Another explanation may perhaps be offered, viz., that Luke did not himself invent the connection between the birth of Jesus and this fraudulent census, but that he incautiously adopted a series of errors which had either grown in popular tradition or been invented by some older writer.
In the first place, we reply, oriental tradition does not take this character: it does not invent such a circumstantial historical setting, whose aim is to work an incident into a place in Roman Imperial history. The census would obviously have been introduced here, not by popular fancy, but by the calculated invention of a person trying to give plausibility to a fiction.

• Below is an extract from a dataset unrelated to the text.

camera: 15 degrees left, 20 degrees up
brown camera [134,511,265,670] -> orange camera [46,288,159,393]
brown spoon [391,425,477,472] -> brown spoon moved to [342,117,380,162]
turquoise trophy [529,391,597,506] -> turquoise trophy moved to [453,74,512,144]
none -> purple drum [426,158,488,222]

Secondly, Luke's work has all the appearance of being the first attempt to show the place which early Christian history occupied in the general history of the empire: the author is evidently taking the Gospel from his earlier authorities, and on the ground of his own historical inquiries stating its place in Roman history, a subject in which his Jewish authorities took no interest: probably, therefore, he is not dependent on older Christian writers for his statements about the census This is, I think, generally admitted.
Thirdly, Luke devotes much care to the relations of early Christianity to the Roman state; it was easy for him to acquire correct knowledge as to the Roman census; and, if he allowed a statement on that subject to find a place in his book, he makes himself responsible for it in the fullest sense.